The trouble with such identifications, though, is they can lead to logical errors that make your life a lot worse, by causing you to feel as though a question about your intellectual honesty, rationality, or empathy is in fact a personal attack. This happens entirely unconsciously, and repairing it can seriously suck.

I could go into the ways in which I eventually learned that challenges to my own intellectual honesty and rationality ended up strengthening them both once I stopped reacting to those challenges emotionally and started choosing to believe in the good will of the people making them. But that might just be tedious; instead I will say that in my own life, waving the banner for diversity and equality has come along with being happier, feeling more decent, and being more energetically invested in technology than I was before.


> The trouble with such identifications, though, is they can lead to logical errors that make your life a lot worse, by causing you to feel as though a question about your intellectual honesty, rationality, or empathy is in fact a personal attack.
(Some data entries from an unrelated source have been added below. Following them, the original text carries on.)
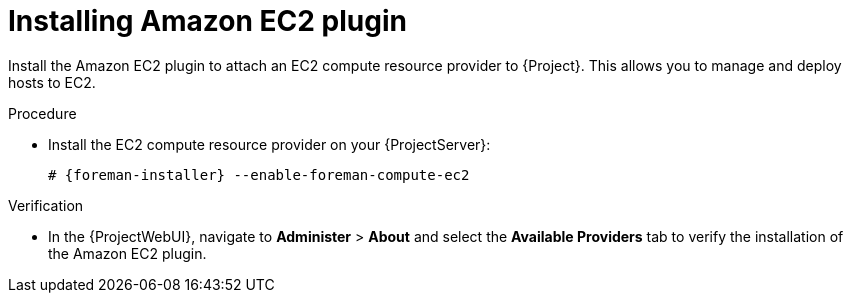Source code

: :_mod-docs-content-type: PROCEDURE

[id="Installing_Amazon_EC2_plugin_{context}"]
= Installing Amazon EC2 plugin

Install the Amazon EC2 plugin to attach an EC2 compute resource provider to {Project}.
This allows you to manage and deploy hosts to EC2.

.Procedure
* Install the EC2 compute resource provider on your {ProjectServer}:
+
[options="nowrap", subs="+quotes,verbatim,attributes"]
----
# {foreman-installer} --enable-foreman-compute-ec2
----

.Verification
* In the {ProjectWebUI}, navigate to *Administer* > *About* and select the *Available Providers* tab to verify the installation of the Amazon EC2 plugin.

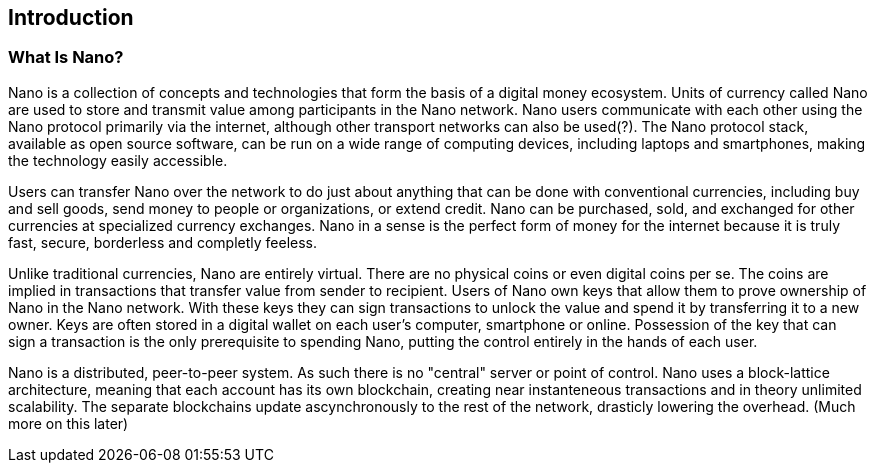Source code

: [[ch01_intro_what_is_Nano]]

== Introduction

=== What Is Nano?

Nano is a collection of concepts and technologies that form the basis of a digital money ecosystem.  Units of currency called Nano are used to store and transmit value among participants in the Nano network.  Nano users communicate with each other using the Nano protocol primarily via the internet, although other transport networks can also be used(?). The Nano protocol stack, available as open source software, can be run on a wide range of computing devices, including laptops and smartphones, making the technology easily accessible.

Users can transfer Nano over the network to do just about anything that can be done with conventional currencies, including buy and sell goods, send money to people or organizations, or extend credit. Nano can be purchased, sold, and exchanged for other currencies at specialized currency exchanges. Nano in a sense is the perfect form of money for the internet because it is truly fast, secure, borderless and completly feeless.

Unlike traditional currencies, Nano are entirely virtual. There are no physical coins or even digital coins per se. The coins are implied in transactions that transfer value from sender to recipient. Users of Nano own keys that allow them to prove ownership of Nano in the Nano network. With these keys they can sign transactions to unlock the value and spend it by transferring it to a new owner. Keys are often stored in a digital wallet on each user’s computer, smartphone or online. Possession of the key that can sign a transaction is the only prerequisite to spending Nano, putting the control entirely in the hands of each user.

Nano is a distributed, peer-to-peer system. As such there is no "central" server or point of control. Nano uses a block-lattice architecture, meaning that each account has its own blockchain, creating near instanteneous transactions and in theory unlimited scalability. The separate blockchains update ascynchronously  to the rest of the network, drasticly lowering the overhead. (Much more on this later)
This happens entirely unconsciously, and repairing it can seriously suck.

I agree. Thanks for a reminder.

> But that might just be tedious; instead I will say that in my own life, waving the banner for diversity and equality has come along with being happier, feeling more decent, and being more energetically invested in technology than I was before.

I agree. I like diversity and equality. But diversity means allowing different groups to coexist, and to tolerate people with different opinions and outlooks on life. I don't see "weirdos" trying to impose their own worldview on everyone - on the contrary, it's them who are being forced to conform to the rest. That is not diversity.


What is the specific thing you feel you're being forced to do?